La preuve de la signature électronique du contrat
La qualification probatoire du procédé de signature. La cour rappelle les conditions de force probante de l’écrit électronique et de la signature électronique. Elle souligne que «la fiabilité de ce procédé est présumée, jusqu’à preuve contraire, lorsque la signature électronique est créée, l’identité du signataire assurée et l’intégrité de l’acte garanti» (article 1367 alinéa 2 du code civil). Cette présomption s’applique notamment lorsque le procédé met en œuvre une signature électronique qualifiée, selon le décret du 28 septembre 2017. La portée de cette analyse est de sécuriser les transactions dématérialisées en alignant leur régime probatoire sur celui des écrits papier, sous réserve du respect de garanties techniques strictes.
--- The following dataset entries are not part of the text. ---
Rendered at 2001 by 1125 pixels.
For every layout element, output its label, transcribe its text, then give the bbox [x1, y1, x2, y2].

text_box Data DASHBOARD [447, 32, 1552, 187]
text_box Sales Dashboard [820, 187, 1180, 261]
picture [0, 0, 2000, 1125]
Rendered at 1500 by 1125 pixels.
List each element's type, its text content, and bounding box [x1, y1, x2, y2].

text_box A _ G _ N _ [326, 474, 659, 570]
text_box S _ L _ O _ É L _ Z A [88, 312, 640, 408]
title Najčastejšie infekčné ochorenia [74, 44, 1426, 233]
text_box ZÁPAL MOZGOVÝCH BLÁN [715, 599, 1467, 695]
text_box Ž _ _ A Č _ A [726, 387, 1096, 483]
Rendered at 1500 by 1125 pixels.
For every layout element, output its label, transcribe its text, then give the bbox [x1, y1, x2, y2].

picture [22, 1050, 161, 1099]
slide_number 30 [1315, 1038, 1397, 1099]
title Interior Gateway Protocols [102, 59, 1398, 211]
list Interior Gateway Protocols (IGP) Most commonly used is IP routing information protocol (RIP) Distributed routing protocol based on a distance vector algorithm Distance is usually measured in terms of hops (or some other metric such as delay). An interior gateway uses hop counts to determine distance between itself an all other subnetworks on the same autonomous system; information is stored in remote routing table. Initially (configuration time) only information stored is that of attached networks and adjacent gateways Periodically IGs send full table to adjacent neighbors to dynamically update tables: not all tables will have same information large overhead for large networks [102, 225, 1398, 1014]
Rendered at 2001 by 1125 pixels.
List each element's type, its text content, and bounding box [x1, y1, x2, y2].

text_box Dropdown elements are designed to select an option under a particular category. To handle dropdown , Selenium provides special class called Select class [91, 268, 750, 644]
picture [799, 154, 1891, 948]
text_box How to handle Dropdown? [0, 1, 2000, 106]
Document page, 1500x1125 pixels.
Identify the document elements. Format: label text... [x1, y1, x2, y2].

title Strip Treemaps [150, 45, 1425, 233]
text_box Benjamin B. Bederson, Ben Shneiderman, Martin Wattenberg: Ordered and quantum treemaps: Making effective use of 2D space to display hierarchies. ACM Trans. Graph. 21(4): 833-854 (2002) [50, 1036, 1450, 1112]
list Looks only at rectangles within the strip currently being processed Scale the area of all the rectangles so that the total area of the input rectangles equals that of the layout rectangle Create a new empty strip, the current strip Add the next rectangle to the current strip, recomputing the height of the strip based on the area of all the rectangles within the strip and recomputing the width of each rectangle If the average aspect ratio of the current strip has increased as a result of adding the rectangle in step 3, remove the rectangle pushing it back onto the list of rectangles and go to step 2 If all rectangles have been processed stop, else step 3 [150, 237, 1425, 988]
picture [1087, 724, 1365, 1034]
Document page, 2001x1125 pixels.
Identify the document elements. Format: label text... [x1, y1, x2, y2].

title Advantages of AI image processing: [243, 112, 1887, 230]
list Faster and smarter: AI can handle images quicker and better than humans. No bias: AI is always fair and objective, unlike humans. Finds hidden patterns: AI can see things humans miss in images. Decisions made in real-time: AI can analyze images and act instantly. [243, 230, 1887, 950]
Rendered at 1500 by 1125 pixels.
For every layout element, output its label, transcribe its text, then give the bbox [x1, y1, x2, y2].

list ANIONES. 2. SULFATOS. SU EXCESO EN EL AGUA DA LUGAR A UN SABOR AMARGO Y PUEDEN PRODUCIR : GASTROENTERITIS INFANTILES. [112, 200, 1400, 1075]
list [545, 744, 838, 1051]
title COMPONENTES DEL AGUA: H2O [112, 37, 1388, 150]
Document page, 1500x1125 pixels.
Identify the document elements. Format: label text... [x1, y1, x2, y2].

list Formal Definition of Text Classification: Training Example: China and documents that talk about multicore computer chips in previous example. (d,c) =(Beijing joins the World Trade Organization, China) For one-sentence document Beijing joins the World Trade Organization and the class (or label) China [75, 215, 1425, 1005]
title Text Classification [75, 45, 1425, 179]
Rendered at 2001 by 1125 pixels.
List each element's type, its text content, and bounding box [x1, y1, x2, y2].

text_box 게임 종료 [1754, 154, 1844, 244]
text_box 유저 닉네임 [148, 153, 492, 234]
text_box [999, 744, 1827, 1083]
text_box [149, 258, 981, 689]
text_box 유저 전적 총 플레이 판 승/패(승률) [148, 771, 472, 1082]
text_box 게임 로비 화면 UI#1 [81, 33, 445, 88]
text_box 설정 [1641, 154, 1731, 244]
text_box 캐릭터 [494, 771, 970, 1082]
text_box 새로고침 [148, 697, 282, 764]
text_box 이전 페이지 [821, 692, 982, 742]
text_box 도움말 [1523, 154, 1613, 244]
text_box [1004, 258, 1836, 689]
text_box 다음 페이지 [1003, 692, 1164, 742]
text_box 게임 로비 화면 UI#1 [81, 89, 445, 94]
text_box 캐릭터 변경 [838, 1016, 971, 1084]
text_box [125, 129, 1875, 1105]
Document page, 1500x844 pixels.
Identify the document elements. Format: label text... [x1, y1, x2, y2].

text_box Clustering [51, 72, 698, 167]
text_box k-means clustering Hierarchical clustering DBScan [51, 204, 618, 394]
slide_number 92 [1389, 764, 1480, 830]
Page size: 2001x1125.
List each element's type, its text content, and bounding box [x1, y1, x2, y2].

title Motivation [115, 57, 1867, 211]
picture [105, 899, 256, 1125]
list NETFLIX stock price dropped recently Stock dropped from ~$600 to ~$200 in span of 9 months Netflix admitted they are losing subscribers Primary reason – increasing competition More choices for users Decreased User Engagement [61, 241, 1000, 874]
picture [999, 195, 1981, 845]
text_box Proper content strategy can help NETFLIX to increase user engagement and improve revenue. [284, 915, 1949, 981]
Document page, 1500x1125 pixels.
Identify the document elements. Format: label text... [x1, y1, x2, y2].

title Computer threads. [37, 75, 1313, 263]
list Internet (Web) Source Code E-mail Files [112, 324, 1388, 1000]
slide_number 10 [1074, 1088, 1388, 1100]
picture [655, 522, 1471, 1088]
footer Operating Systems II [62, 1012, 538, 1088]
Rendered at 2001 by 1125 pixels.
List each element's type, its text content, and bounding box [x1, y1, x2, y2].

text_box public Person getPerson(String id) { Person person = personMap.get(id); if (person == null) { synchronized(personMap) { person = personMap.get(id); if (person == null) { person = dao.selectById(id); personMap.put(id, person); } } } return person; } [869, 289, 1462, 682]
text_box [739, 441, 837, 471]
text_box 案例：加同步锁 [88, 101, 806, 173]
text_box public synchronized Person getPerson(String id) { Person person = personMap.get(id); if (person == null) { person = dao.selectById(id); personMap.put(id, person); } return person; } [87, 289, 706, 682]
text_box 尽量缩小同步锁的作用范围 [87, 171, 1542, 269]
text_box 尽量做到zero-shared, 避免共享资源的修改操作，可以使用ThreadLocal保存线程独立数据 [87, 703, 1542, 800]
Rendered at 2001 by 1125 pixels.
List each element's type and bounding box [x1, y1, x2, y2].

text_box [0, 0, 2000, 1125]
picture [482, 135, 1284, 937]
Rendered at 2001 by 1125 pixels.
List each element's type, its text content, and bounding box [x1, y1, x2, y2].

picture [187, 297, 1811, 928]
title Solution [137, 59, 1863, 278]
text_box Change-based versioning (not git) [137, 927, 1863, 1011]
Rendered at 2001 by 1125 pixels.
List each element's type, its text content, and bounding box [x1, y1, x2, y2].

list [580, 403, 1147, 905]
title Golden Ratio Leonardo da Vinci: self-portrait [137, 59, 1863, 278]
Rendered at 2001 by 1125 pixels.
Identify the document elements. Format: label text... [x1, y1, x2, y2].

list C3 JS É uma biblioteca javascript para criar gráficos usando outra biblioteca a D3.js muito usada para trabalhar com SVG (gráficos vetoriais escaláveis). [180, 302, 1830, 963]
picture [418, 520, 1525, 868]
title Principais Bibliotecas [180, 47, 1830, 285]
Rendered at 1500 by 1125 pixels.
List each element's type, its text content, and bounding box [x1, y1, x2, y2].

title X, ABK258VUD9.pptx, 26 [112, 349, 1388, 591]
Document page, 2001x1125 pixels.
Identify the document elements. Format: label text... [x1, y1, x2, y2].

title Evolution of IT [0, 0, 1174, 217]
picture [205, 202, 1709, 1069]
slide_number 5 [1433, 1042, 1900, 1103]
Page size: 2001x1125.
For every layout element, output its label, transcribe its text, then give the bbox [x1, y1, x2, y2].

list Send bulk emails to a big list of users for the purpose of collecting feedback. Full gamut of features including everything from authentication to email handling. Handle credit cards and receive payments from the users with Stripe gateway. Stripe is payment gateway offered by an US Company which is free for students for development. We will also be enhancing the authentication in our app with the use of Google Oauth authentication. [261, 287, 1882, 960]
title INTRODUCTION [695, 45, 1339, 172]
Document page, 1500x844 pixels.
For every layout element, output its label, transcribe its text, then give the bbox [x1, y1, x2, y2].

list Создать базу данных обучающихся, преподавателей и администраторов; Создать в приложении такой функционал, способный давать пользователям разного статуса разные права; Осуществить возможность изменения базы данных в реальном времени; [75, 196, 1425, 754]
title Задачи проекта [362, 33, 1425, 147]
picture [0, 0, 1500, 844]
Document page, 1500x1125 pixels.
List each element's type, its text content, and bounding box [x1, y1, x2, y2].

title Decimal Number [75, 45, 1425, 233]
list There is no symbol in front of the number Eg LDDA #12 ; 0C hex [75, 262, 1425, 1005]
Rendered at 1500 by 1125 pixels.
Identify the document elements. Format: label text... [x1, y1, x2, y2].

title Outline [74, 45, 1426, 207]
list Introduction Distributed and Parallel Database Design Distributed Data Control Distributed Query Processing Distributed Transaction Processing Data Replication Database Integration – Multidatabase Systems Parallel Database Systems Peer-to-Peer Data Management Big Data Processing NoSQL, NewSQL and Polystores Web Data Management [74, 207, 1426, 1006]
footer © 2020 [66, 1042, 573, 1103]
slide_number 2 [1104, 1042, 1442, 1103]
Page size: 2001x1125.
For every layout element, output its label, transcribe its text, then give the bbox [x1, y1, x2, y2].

L’appréciation in concreto des éléments produits. En l’espèce, la cour constate que l’appelante produit l’offre de crédit, le dossier de recueil de signature électronique avec une attestation de la société DocuSign, et démontre que cette société figure sur la liste de confiance de l’ANSSI. Elle en déduit que «Mme [J] a apposé sa signature électronique le 10 avril 2021″ et qu'»aucun élément ne vient contredire la présomption de fiabilité du procédé». Cette démonstration est corroborée par l’historique de compte et la copie de pièces d’identité. La valeur de cette motivation est d’exiger une traçabilité complète du processus de signature, allant au-delà de la seule production du contrat, pour établir un lien certain entre l’acte et le signataire. Une jurisprudence antérieure a déjà considéré que des éléments similaires «permettent de matérialiser un lien entre les documents contractuels litigieux et les documents émanant de la société DocuSign» (Cour d’appel de Bourges, le 9 janvier 2025, n°24/00115).
Les conséquences civiles de la déchéance du droit aux intérêts
Le régime de la créance réduite au capital. La cour applique l’article L. 341-8 du code de la consommation, qui prévoit qu’en cas de déchéance du droit aux intérêts, l’emprunteur n’est tenu qu’au remboursement du capital. Les intérêts déjà perçus sont restitués ou imputés. Après imputation des sommes déjà payées, la cour condamne l’emprunteuse à payer le solde du capital restant dû. La portée de cette solution est de préserver l’équilibre contractuel en sanctionnant le prêteur défaillant dans son obligation d’information, tout en maintenant l’obligation essentielle de remboursement du principal par l’emprunteur.
L’exclusion de la majoration du taux légal. La cour écarte l’application de l’article L. 313-3 du code monétaire et financier qui prévoit une majoration de cinq points du taux légal deux mois après le titre exécutoire. Elle s’appuie sur la jurisprudence de la Cour de justice de l’Union européenne pour estimer que cette majoration, en s’ajoutant à des intérêts au taux légal, pourrait vider la sanction de déchéance de sa substance. La valeur de ce raisonnement est d’interpréter les textes nationaux à la lumière du droit de l’Union, pour garantir l’effet utile et dissuasif de la sanction. Un tribunal a déjà jugé que «l’application du taux d’intérêt légal majoré de 5 points viderait d’une grande partie de sa substance la sanction consistant en la déchéance du droit aux intérêts» (Tribunal judiciaire de Bonneville, le 19 novembre 2025, n°25/01466). La cour en déduit que la créance en capital ne portera que des intérêts au taux légal simple à compter de la mise en demeure.